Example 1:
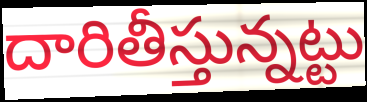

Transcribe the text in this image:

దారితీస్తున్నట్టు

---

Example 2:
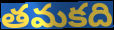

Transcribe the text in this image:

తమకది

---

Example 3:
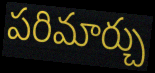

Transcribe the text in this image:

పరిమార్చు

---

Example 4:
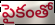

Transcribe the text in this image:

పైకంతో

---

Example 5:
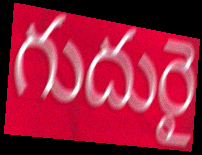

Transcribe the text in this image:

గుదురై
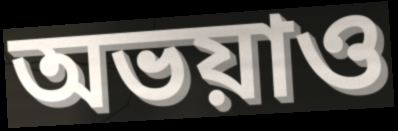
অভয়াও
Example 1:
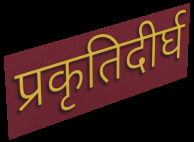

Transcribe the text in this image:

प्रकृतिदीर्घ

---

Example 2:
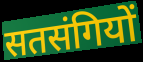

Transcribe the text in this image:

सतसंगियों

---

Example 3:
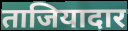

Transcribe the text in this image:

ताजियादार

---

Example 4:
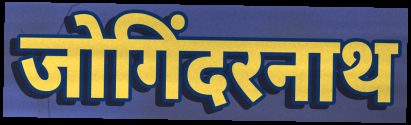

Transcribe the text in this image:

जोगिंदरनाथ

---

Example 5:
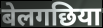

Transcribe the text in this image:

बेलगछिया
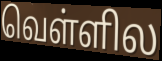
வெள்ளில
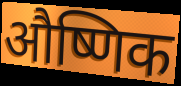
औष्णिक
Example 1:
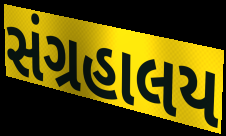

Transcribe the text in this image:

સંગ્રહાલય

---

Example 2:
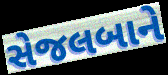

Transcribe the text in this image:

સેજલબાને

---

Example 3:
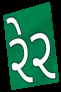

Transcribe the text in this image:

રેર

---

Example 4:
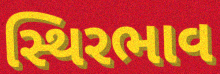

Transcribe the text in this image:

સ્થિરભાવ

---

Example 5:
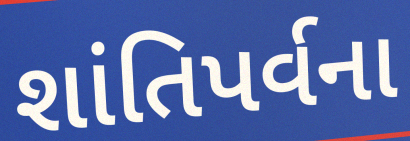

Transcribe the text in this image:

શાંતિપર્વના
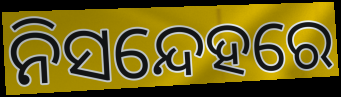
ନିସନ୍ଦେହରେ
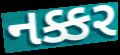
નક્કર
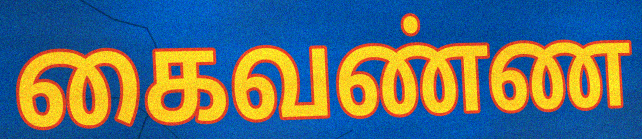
__________________________________________________
# Work instruction
Nothing but the records above, exact and without pictures, should appear in the answer.

# Exercise result
Example 1:

Transcribe the text in this image:

దారితీస్తున్నట్టు

---

Example 2:

Transcribe the text in this image:

తమకది

---

Example 3:

Transcribe the text in this image:

పరిమార్చు

---

Example 4:

Transcribe the text in this image:

పైకంతో

---

Example 5:

Transcribe the text in this image:

గుదురై
অভয়াও
Example 1:

Transcribe the text in this image:

प्रकृतिदीर्घ

---

Example 2:

Transcribe the text in this image:

सतसंगियों

---

Example 3:

Transcribe the text in this image:

ताजियादार

---

Example 4:

Transcribe the text in this image:

जोगिंदरनाथ

---

Example 5:

Transcribe the text in this image:

बेलगछिया
வெள்ளில
औष्णिक
Example 1:

Transcribe the text in this image:

સંગ્રહાલય

---

Example 2:

Transcribe the text in this image:

સેજલબાને

---

Example 3:

Transcribe the text in this image:

રેર

---

Example 4:

Transcribe the text in this image:

સ્થિરભાવ

---

Example 5:

Transcribe the text in this image:

શાંતિપર્વના
ନିସନ୍ଦେହରେ
નક્કર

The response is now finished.